Given that Intel sells Haswell Xeon E5-2699 v3 chips with 18 cores running at 2.3 GHz and 45 MB of L3 cache, it is hard to call the six-core Xeon E5-2620 v3 that Rackspace has standardized on for its three different bare metal compute sleds a speed demons. Even though they do run at a slightly higher 2.4 GHz, they have only 15 MB of L3 cache. But here is the thing. At a list price of $417 per chip when bought in 1,000-unit quantities from Intel, the processors that Rackspace has chosen cost a lot less. Intel does not provide pricing for the top-end E5-2699 v3 chip, but we think it is around $3,400. That works out to about 2.8X better price/performance and radically drops the price of a node, too. You have to believe that Rackspace, which has to host a wide variety of workloads on its clouds, has done the math and figured out the configurations that will support the widest number and type of workloads and deliver the best bang for the buck on those workloads.
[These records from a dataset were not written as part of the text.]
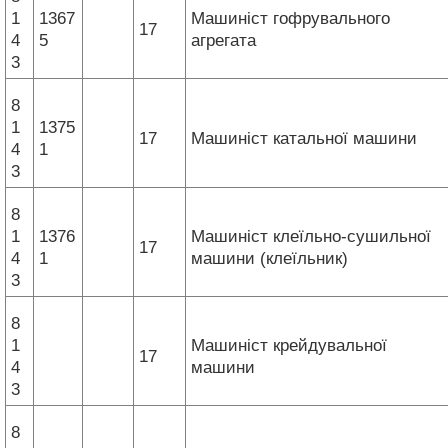
1
1367
Машиніст гофрувального
17
4
5
агрегата
3
8
1
1375
17
Машиніст катальної машини
4
1
3
8
1
1376
Машиніст клеїльно-сушильної
17
4
1
машини (клеїльник)
3
8
1
Машиніст крейдувальної
17
4
машини
3
8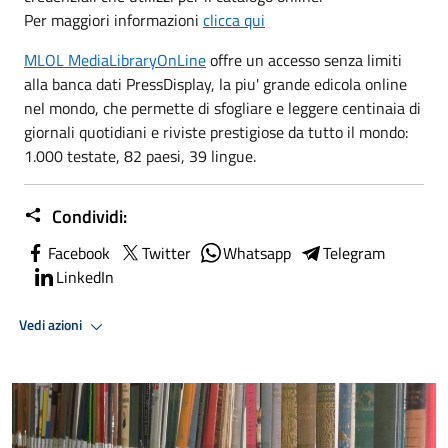
Per maggiori informazioni
clicca qui
MLOL MediaLibraryOnLine
offre un accesso senza limiti
alla banca dati PressDisplay, la piu' grande edicola online
nel mondo, che permette di sfogliare e leggere centinaia di
giornali quotidiani e riviste prestigiose da tutto il mondo:
1.000 testate, 82 paesi, 39 lingue.
Condividi:
Facebook
Twitter
Whatsapp
Telegram
LinkedIn
Vedi azioni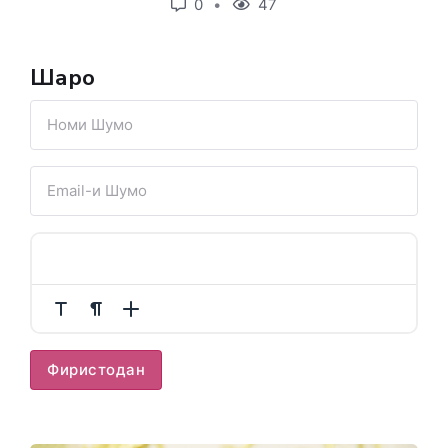
0
47
Шарҳҳо
Фиристодан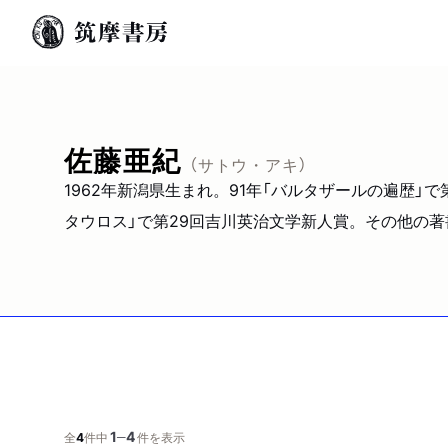
佐藤亜紀
（サトウ・アキ）
1962年新潟県生まれ。91年「バルタザールの遍歴」
タウロス」で第29回吉川英治文学新人賞。その他の著書に
1
4
─
全
4
件中
件を表示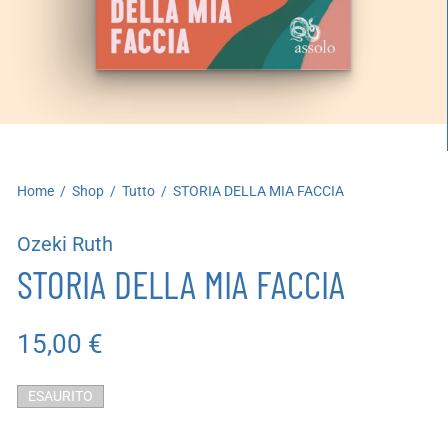
artoleria
utoproduzioni
uoni regalo
Home
/
Shop
/
Tutto
/
STORIA DELLA MIA FACCIA
Ozeki Ruth
STORIA DELLA MIA FACCIA
15,00
€
ESAURITO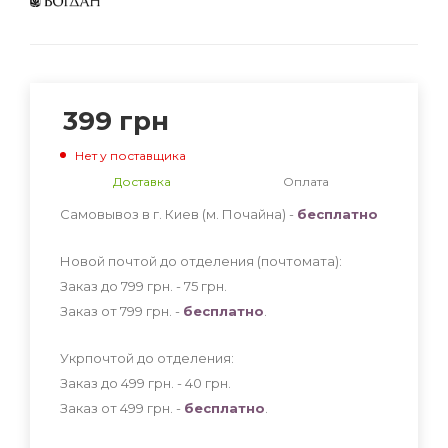
399
грн
Нет у поставщика
Доставка
Оплата
Самовывоз в г. Киев (м. Почайна) -
бесплатно
Новой почтой до отделения (почтомата):
Заказ до 799 грн. - 75
грн
.
Заказ от 799 грн. -
бесплатно
.
Укрпочтой до отделения:
Заказ до 499 грн. - 40
грн
.
Заказ от 499 грн. -
бесплатно
.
As for waiting for Broadwell instead of Haswell, Voccio had this to say: “This is not like with HPC customers, where raw processor performance can be a hang up. This is more a situation where processor performance is an important but not critical aspect of the offering where our customers are hung up on a generation of processor. We are not, at this moment, looking to serve HPC customers that are hung up on specific instruction extensions in the latest generations, precise core counts, and stuff like that. These are more typical public cloud workloads.
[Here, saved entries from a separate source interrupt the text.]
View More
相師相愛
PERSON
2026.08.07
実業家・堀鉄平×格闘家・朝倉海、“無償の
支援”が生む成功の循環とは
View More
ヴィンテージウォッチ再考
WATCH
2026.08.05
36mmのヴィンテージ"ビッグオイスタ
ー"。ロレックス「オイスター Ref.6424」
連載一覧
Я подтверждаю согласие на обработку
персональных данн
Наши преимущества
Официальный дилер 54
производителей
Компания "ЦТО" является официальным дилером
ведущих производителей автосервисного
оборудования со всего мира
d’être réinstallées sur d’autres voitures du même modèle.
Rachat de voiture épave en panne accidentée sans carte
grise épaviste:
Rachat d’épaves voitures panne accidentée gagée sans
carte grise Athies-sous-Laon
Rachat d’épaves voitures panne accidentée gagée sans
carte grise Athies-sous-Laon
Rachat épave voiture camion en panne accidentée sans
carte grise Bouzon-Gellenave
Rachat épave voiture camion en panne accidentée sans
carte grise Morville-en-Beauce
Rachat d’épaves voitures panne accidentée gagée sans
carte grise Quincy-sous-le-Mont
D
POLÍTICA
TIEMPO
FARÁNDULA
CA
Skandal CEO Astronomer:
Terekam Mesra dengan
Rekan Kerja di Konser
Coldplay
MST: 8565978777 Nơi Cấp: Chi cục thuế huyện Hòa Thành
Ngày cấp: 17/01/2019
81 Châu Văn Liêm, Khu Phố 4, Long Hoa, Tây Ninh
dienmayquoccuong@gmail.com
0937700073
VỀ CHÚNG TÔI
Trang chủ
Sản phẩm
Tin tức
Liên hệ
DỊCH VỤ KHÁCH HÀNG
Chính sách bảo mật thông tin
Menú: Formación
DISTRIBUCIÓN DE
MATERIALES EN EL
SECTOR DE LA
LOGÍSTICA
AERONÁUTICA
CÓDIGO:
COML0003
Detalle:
As for memory scaling, Voccio says that Rackspace tested demand for beefier setups and customers said they didn’t need it yet. But Rackspace is open to the idea, as well as to adding GPU and FPGA accelerators to the machine if needed. At the moment, in terms of networking, 10 Gb/sec seems to be fine for the servers, and if the networking needs to be boosted to 25 Gb/sec or 50 Gb/sec for certain workloads, the Leopard servers use OCP-compliant mezzanine cards and faster adapters can be snapped in.

The OnMetal service currently supports Canonical Ubuntu 14.04, CentOS 6 and 7, and Debian 7 and 8 Linux variants as the operating system on the machines; Red Hat Enterprise Linux 6 and 7 are coming later in March and there are no plans to support SUSE Linux Enterprise Server 11 or 12. Support for Windows Server 2012 R2 is coming in a few weeks, and Voccio says it is possible to backcast to Windows Server 2008 R2 if customers need it and that it will come out with support for Windows Server 2016 when Microsoft ships it later this year. Customers can bring their own licenses or get them under pay-per-use licensing from Rackspace. In the second quarter, Rackspace will link the OnMetal service with its Cloud Networks virtual private networks and RackConnect hooks to lash cloudy servers with hosted servers within the Rackspace datacenters. Bare metal cloud users can already link server instances out to the Cloud Block Storage service, which does just what the name implies.

So who is actually using the OnMetal service? Voccio says that Rackspace saw immediate demand for database workloads (including its own MongoDB service) and has been popular for Cassandra and MongoDB setups that companies deploy on their own. There are also some customers running flash-accelerated relational databases on the bare iron, and the usual real-time analytics based on Hadoop and Spark as you might expect. And finally, there are customers with dynamic web applications that they are writing from scratch to run in container environments like LXC and Docker.